Whenever you feel comfortable, you may choose a course that suits your requirement and proceed with the sessions in that course. You don’t need to immediately move on to the specific courses after the beginner course; you may repeat the beginner course until you feel comfortable with the process. Once you feel well acquainted with the process, you can choose to move ahead with the practice.

Frequency of meditation

Ideally, the frequency of your meditation practice should be every day, irrespective of whether it is for 2 minutes or 20 minutes. The aim should be to meditate every day because this will give the most benefits in the least amount of time.

Just after your first session, the blood cortisol (stress hormones) levels will show a significant drop. The more you practice meditation, you will find yourself calmer and more clear-headed, even in times of crisis. As you continue from there on, you will reap the long-term benefits like increased empathy, better quality of sleep, and so on. 

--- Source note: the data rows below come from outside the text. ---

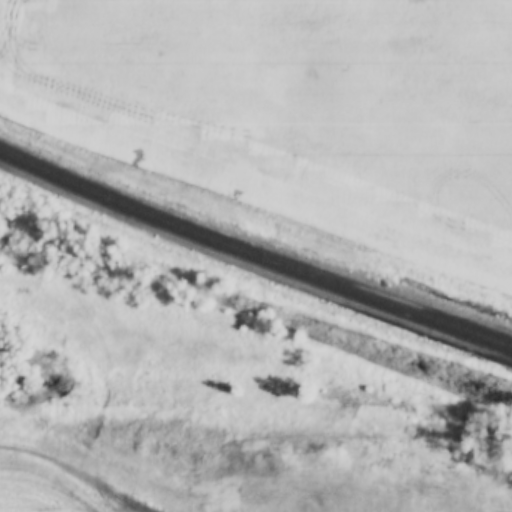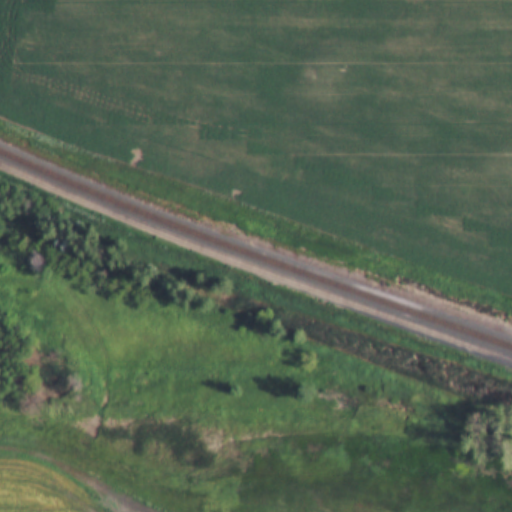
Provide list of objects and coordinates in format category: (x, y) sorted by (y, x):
crop: (291, 108)
railway: (253, 253)
railway: (253, 264)
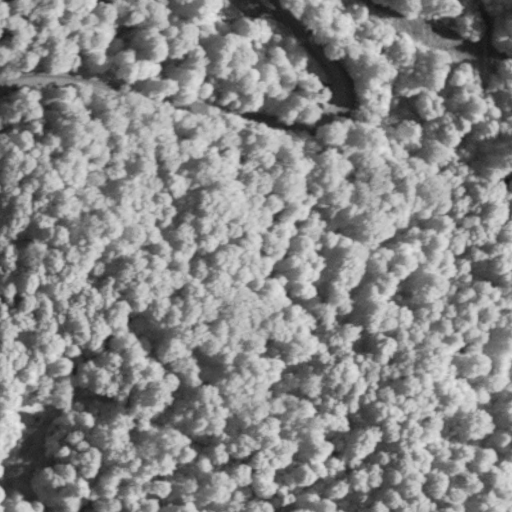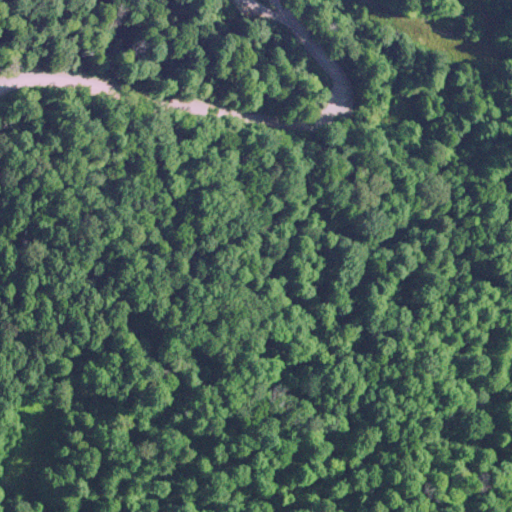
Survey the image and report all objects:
road: (236, 110)
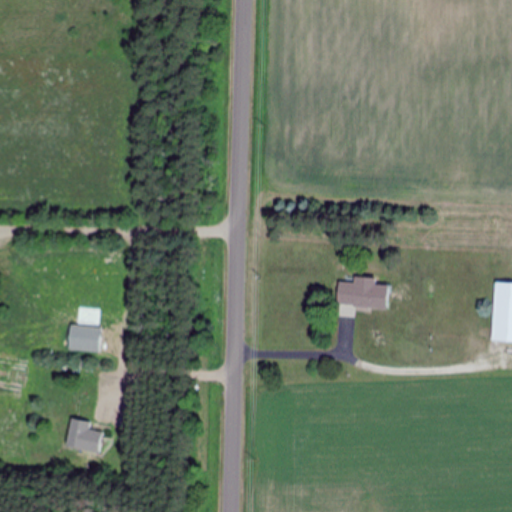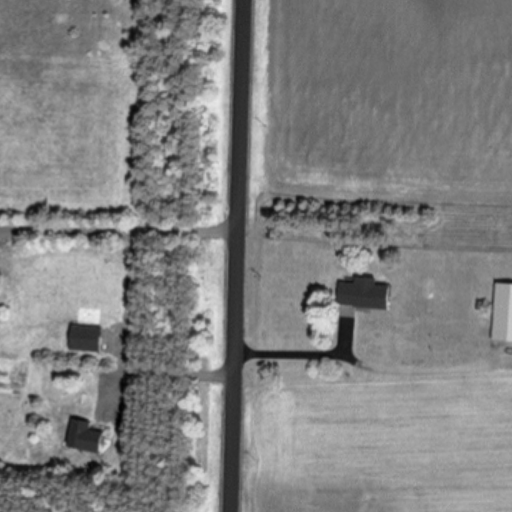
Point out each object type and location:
road: (242, 113)
road: (119, 223)
building: (361, 294)
building: (501, 313)
road: (235, 369)
building: (81, 437)
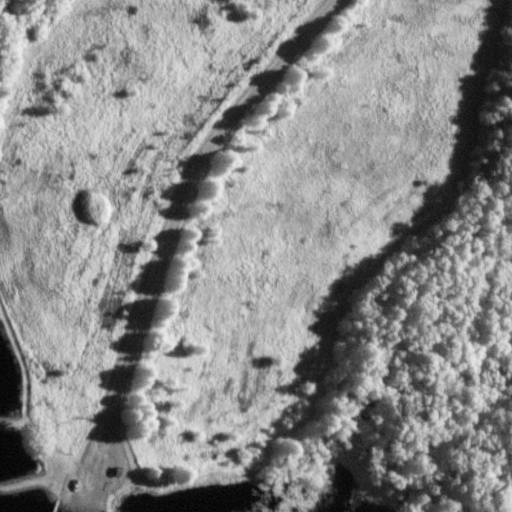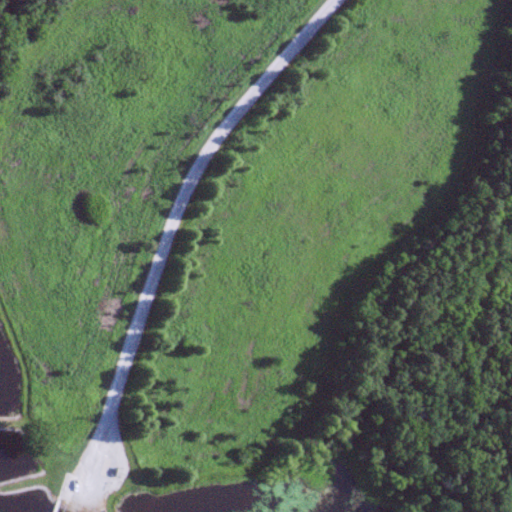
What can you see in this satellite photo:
road: (165, 233)
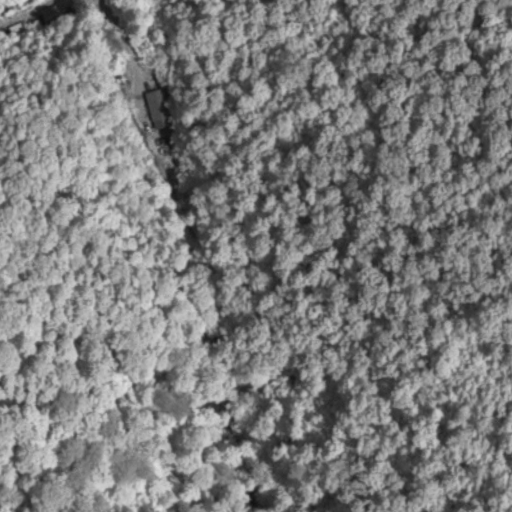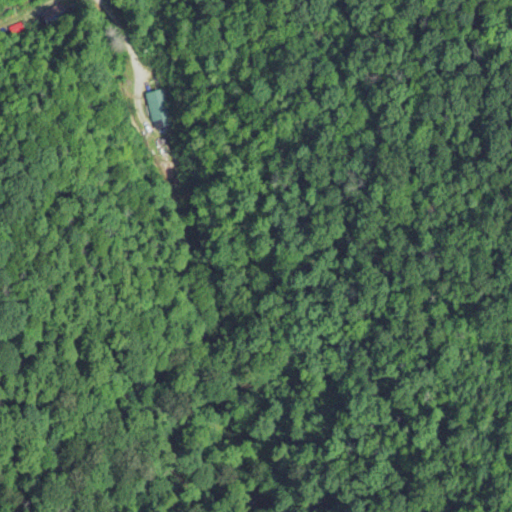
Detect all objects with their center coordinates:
road: (23, 12)
building: (152, 117)
road: (187, 119)
road: (204, 238)
road: (299, 259)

The point of meditation is to progress and not to achieve perfection. This means that if you find it hard to meditate every day, it is okay to do it on alternate days. Or, in case you find it challenging to meditate for 20 minutes, 2 minutes will do too. The more important thing is to keep at it without judging or being critical of yourself.

Meditation is something for you to lean on and utilize to combat the stress and pressures of daily life. So, the main idea is to be comfortable with your pace and not let meditation become a cause of pressure in itself.  

Making meditation a habit

The critical thing to make meditation a habit is to try to practice it every day, simultaneously, and at the same place. Research shows that doing an action simultaneously and in the mornings makes it easier to cultivate that action into a habit.

Also, do not try to think of meditation as a task but think of it as a way to check-in with yourself and your mind. This will break the pressure to practice it, and you will find yourself enjoying the exercise. Make yourself comfortable when you meditate; use a mat or a pillow to support your posture. This will help make the process enjoyable, which will make it easier to cultivate this habit.

Finally, start with short sessions and gradually move on to longer ones, which will ease you into the practice.  


It is important to remember that no matter how much knowledge you possess, practice is everything. Go forth and apply this newly gained knowledge in your meditation journey.